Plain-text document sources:

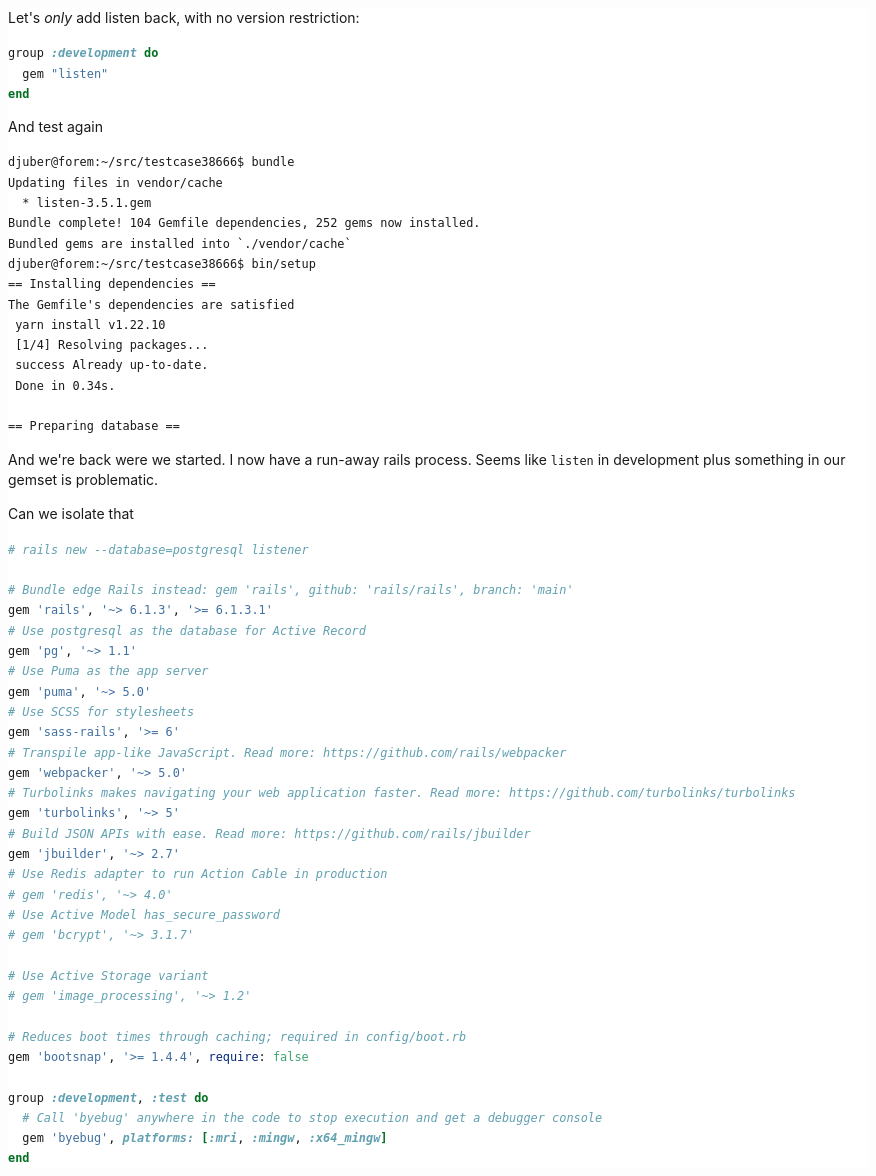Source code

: Let's _only_ add listen back, with no version restriction:

```ruby
group :development do
  gem "listen"
end
```

And test again

```text
djuber@forem:~/src/testcase38666$ bundle
Updating files in vendor/cache
  * listen-3.5.1.gem
Bundle complete! 104 Gemfile dependencies, 252 gems now installed.
Bundled gems are installed into `./vendor/cache`
djuber@forem:~/src/testcase38666$ bin/setup     
== Installing dependencies ==
The Gemfile's dependencies are satisfied
 yarn install v1.22.10
 [1/4] Resolving packages...
 success Already up-to-date.
 Done in 0.34s.

== Preparing database ==
```

And we're back were we started. I now have a run-away rails process. Seems like `listen` in development plus something in our gemset is problematic.



Can we isolate that

```ruby
# rails new --database=postgresql listener

# Bundle edge Rails instead: gem 'rails', github: 'rails/rails', branch: 'main'
gem 'rails', '~> 6.1.3', '>= 6.1.3.1'
# Use postgresql as the database for Active Record
gem 'pg', '~> 1.1'
# Use Puma as the app server
gem 'puma', '~> 5.0'
# Use SCSS for stylesheets
gem 'sass-rails', '>= 6'
# Transpile app-like JavaScript. Read more: https://github.com/rails/webpacker
gem 'webpacker', '~> 5.0'
# Turbolinks makes navigating your web application faster. Read more: https://github.com/turbolinks/turbolinks
gem 'turbolinks', '~> 5'
# Build JSON APIs with ease. Read more: https://github.com/rails/jbuilder
gem 'jbuilder', '~> 2.7'
# Use Redis adapter to run Action Cable in production
# gem 'redis', '~> 4.0'
# Use Active Model has_secure_password
# gem 'bcrypt', '~> 3.1.7'

# Use Active Storage variant
# gem 'image_processing', '~> 1.2'

# Reduces boot times through caching; required in config/boot.rb
gem 'bootsnap', '>= 1.4.4', require: false

group :development, :test do
  # Call 'byebug' anywhere in the code to stop execution and get a debugger console
  gem 'byebug', platforms: [:mri, :mingw, :x64_mingw]
end

```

WHAT THE TASK REQUIRES
The answer must consist of every line from the entries above that contains "forem".

ANSWER AREA
djuber@forem:~/src/testcase38666$ bundle
djuber@forem:~/src/testcase38666$ bin/setup     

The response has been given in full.